# [What is required]
All of the records must be repeated exactly.

BEGIN

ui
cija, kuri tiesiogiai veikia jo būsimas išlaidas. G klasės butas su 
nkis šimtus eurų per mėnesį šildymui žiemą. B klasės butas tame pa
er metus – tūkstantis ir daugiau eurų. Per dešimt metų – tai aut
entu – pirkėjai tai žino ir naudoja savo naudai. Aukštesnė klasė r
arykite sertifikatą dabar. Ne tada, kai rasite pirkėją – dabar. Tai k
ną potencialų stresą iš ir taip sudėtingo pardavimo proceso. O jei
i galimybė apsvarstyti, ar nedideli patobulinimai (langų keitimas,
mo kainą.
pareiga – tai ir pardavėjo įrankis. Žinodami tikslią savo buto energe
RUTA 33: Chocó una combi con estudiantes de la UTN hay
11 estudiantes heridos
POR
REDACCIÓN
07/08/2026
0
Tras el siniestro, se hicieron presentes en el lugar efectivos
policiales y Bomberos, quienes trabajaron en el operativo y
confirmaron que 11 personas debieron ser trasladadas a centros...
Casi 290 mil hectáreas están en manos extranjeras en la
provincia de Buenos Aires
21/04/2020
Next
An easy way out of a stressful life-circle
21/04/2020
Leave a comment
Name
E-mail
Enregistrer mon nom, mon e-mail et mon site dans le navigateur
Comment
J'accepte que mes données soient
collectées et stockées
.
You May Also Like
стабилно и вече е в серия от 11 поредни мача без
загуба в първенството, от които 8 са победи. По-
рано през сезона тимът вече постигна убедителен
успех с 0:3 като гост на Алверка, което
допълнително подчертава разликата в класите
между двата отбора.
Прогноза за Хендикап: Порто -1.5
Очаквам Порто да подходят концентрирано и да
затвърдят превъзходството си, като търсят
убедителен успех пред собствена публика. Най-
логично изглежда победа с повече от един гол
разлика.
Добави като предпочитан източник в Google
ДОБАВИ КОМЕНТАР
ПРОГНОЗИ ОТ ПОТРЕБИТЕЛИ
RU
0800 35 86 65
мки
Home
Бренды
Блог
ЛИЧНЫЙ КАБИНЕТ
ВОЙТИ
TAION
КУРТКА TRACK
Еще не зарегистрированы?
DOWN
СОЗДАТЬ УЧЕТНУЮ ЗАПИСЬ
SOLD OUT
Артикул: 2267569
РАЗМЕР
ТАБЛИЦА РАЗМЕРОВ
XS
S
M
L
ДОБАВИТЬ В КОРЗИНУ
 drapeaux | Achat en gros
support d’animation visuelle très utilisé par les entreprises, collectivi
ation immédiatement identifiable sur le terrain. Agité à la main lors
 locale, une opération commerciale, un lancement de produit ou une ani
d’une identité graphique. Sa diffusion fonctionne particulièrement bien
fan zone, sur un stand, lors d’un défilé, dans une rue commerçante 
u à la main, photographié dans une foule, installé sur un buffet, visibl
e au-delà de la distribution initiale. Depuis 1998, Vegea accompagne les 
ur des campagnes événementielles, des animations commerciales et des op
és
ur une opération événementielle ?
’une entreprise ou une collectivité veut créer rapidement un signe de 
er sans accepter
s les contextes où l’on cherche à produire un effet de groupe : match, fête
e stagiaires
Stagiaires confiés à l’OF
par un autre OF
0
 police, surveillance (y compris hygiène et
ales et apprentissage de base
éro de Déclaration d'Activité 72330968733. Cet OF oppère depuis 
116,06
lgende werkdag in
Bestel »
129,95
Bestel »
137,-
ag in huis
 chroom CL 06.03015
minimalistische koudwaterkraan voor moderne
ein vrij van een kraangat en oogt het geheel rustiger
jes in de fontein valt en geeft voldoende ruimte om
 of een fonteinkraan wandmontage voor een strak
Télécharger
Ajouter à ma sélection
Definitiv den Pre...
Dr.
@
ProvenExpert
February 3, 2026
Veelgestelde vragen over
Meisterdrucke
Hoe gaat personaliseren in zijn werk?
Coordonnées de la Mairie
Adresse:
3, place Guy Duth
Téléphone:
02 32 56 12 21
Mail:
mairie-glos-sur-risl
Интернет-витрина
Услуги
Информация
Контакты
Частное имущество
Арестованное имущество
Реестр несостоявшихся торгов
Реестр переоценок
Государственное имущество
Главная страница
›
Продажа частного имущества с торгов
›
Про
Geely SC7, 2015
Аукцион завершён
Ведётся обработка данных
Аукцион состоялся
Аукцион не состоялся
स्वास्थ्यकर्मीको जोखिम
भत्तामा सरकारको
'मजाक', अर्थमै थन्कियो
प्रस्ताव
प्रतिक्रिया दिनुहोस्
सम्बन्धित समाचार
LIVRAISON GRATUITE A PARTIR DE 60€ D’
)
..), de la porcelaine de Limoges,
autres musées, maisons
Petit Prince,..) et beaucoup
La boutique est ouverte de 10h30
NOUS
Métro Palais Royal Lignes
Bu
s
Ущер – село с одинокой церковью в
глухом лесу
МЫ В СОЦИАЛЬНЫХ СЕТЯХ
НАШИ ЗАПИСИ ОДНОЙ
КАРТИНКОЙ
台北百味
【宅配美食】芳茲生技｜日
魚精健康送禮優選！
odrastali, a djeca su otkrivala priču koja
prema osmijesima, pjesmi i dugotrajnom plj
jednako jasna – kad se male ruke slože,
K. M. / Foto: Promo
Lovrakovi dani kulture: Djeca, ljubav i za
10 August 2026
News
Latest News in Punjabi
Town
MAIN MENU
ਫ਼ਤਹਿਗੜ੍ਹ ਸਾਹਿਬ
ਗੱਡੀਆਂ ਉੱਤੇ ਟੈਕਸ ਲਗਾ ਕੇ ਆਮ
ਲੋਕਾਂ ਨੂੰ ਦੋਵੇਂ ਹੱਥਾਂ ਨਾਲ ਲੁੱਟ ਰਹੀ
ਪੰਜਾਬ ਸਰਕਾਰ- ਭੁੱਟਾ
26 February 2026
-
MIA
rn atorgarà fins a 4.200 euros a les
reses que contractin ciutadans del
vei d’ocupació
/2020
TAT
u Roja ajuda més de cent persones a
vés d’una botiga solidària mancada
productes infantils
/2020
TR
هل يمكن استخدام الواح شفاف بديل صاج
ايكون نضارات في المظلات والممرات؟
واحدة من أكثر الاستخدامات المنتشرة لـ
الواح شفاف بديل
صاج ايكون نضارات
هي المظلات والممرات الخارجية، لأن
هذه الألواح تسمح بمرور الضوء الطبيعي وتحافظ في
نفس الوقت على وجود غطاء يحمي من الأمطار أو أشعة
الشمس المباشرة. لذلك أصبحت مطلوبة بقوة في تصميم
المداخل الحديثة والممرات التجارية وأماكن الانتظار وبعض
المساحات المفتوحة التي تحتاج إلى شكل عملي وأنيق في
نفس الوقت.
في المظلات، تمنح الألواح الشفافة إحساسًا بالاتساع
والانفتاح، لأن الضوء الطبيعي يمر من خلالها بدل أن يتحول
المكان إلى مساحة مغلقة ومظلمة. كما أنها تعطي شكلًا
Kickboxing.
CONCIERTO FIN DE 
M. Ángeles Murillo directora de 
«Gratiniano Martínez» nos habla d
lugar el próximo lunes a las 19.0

END

# [Exercise response]
ui
cija, kuri tiesiogiai veikia jo būsimas išlaidas. G klasės butas su 
nkis šimtus eurų per mėnesį šildymui žiemą. B klasės butas tame pa
er metus – tūkstantis ir daugiau eurų. Per dešimt metų – tai aut
entu – pirkėjai tai žino ir naudoja savo naudai. Aukštesnė klasė r
arykite sertifikatą dabar. Ne tada, kai rasite pirkėją – dabar. Tai k
ną potencialų stresą iš ir taip sudėtingo pardavimo proceso. O jei
i galimybė apsvarstyti, ar nedideli patobulinimai (langų keitimas,
mo kainą.
pareiga – tai ir pardavėjo įrankis. Žinodami tikslią savo buto energe
RUTA 33: Chocó una combi con estudiantes de la UTN hay
11 estudiantes heridos
POR
REDACCIÓN
07/08/2026
0
Tras el siniestro, se hicieron presentes en el lugar efectivos
policiales y Bomberos, quienes trabajaron en el operativo y
confirmaron que 11 personas debieron ser trasladadas a centros...
Casi 290 mil hectáreas están en manos extranjeras en la
provincia de Buenos Aires
21/04/2020
Next
An easy way out of a stressful life-circle
21/04/2020
Leave a comment
Name
E-mail
Enregistrer mon nom, mon e-mail et mon site dans le navigateur
Comment
J'accepte que mes données soient
collectées et stockées
.
You May Also Like
стабилно и вече е в серия от 11 поредни мача без
загуба в първенството, от които 8 са победи. По-
рано през сезона тимът вече постигна убедителен
успех с 0:3 като гост на Алверка, което
допълнително подчертава разликата в класите
между двата отбора.
Прогноза за Хендикап: Порто -1.5
Очаквам Порто да подходят концентрирано и да
затвърдят превъзходството си, като търсят
убедителен успех пред собствена публика. Най-
логично изглежда победа с повече от един гол
разлика.
Добави като предпочитан източник в Google
ДОБАВИ КОМЕНТАР
ПРОГНОЗИ ОТ ПОТРЕБИТЕЛИ
RU
0800 35 86 65
мки
Home
Бренды
Блог
ЛИЧНЫЙ КАБИНЕТ
ВОЙТИ
TAION
КУРТКА TRACK
Еще не зарегистрированы?
DOWN
СОЗДАТЬ УЧЕТНУЮ ЗАПИСЬ
SOLD OUT
Артикул: 2267569
РАЗМЕР
ТАБЛИЦА РАЗМЕРОВ
XS
S
M
L
ДОБАВИТЬ В КОРЗИНУ
 drapeaux | Achat en gros
support d’animation visuelle très utilisé par les entreprises, collectivi
ation immédiatement identifiable sur le terrain. Agité à la main lors
 locale, une opération commerciale, un lancement de produit ou une ani
d’une identité graphique. Sa diffusion fonctionne particulièrement bien
fan zone, sur un stand, lors d’un défilé, dans une rue commerçante 
u à la main, photographié dans une foule, installé sur un buffet, visibl
e au-delà de la distribution initiale. Depuis 1998, Vegea accompagne les 
ur des campagnes événementielles, des animations commerciales et des op
és
ur une opération événementielle ?
’une entreprise ou une collectivité veut créer rapidement un signe de 
er sans accepter
s les contextes où l’on cherche à produire un effet de groupe : match, fête
e stagiaires
Stagiaires confiés à l’OF
par un autre OF
0
 police, surveillance (y compris hygiène et
ales et apprentissage de base
éro de Déclaration d'Activité 72330968733. Cet OF oppère depuis 
116,06
lgende werkdag in
Bestel »
129,95
Bestel »
137,-
ag in huis
 chroom CL 06.03015
minimalistische koudwaterkraan voor moderne
ein vrij van een kraangat en oogt het geheel rustiger
jes in de fontein valt en geeft voldoende ruimte om
 of een fonteinkraan wandmontage voor een strak
Télécharger
Ajouter à ma sélection
Definitiv den Pre...
Dr.
@
ProvenExpert
February 3, 2026
Veelgestelde vragen over
Meisterdrucke
Hoe gaat personaliseren in zijn werk?
Coordonnées de la Mairie
Adresse:
3, place Guy Duth
Téléphone:
02 32 56 12 21
Mail:
mairie-glos-sur-risl
Интернет-витрина
Услуги
Информация
Контакты
Частное имущество
Арестованное имущество
Реестр несостоявшихся торгов
Реестр переоценок
Государственное имущество
Главная страница
›
Продажа частного имущества с торгов
›
Про
Geely SC7, 2015
Аукцион завершён
Ведётся обработка данных
Аукцион состоялся
Аукцион не состоялся
स्वास्थ्यकर्मीको जोखिम
भत्तामा सरकारको
'मजाक', अर्थमै थन्कियो
प्रस्ताव
प्रतिक्रिया दिनुहोस्
सम्बन्धित समाचार
LIVRAISON GRATUITE A PARTIR DE 60€ D’
)
..), de la porcelaine de Limoges,
autres musées, maisons
Petit Prince,..) et beaucoup
La boutique est ouverte de 10h30
NOUS
Métro Palais Royal Lignes
Bu
s
Ущер – село с одинокой церковью в
глухом лесу
МЫ В СОЦИАЛЬНЫХ СЕТЯХ
НАШИ ЗАПИСИ ОДНОЙ
КАРТИНКОЙ
台北百味
【宅配美食】芳茲生技｜日
魚精健康送禮優選！
odrastali, a djeca su otkrivala priču koja
prema osmijesima, pjesmi i dugotrajnom plj
jednako jasna – kad se male ruke slože,
K. M. / Foto: Promo
Lovrakovi dani kulture: Djeca, ljubav i za
10 August 2026
News
Latest News in Punjabi
Town
MAIN MENU
ਫ਼ਤਹਿਗੜ੍ਹ ਸਾਹਿਬ
ਗੱਡੀਆਂ ਉੱਤੇ ਟੈਕਸ ਲਗਾ ਕੇ ਆਮ
ਲੋਕਾਂ ਨੂੰ ਦੋਵੇਂ ਹੱਥਾਂ ਨਾਲ ਲੁੱਟ ਰਹੀ
ਪੰਜਾਬ ਸਰਕਾਰ- ਭੁੱਟਾ
26 February 2026
-
MIA
rn atorgarà fins a 4.200 euros a les
reses que contractin ciutadans del
vei d’ocupació
/2020
TAT
u Roja ajuda més de cent persones a
vés d’una botiga solidària mancada
productes infantils
/2020
TR
هل يمكن استخدام الواح شفاف بديل صاج
ايكون نضارات في المظلات والممرات؟
واحدة من أكثر الاستخدامات المنتشرة لـ
الواح شفاف بديل
صاج ايكون نضارات
هي المظلات والممرات الخارجية، لأن
هذه الألواح تسمح بمرور الضوء الطبيعي وتحافظ في
نفس الوقت على وجود غطاء يحمي من الأمطار أو أشعة
الشمس المباشرة. لذلك أصبحت مطلوبة بقوة في تصميم
المداخل الحديثة والممرات التجارية وأماكن الانتظار وبعض
المساحات المفتوحة التي تحتاج إلى شكل عملي وأنيق في
نفس الوقت.
في المظلات، تمنح الألواح الشفافة إحساسًا بالاتساع
والانفتاح، لأن الضوء الطبيعي يمر من خلالها بدل أن يتحول
المكان إلى مساحة مغلقة ومظلمة. كما أنها تعطي شكلًا
Kickboxing.
CONCIERTO FIN DE 
M. Ángeles Murillo directora de 
«Gratiniano Martínez» nos habla d
lugar el próximo lunes a las 19.0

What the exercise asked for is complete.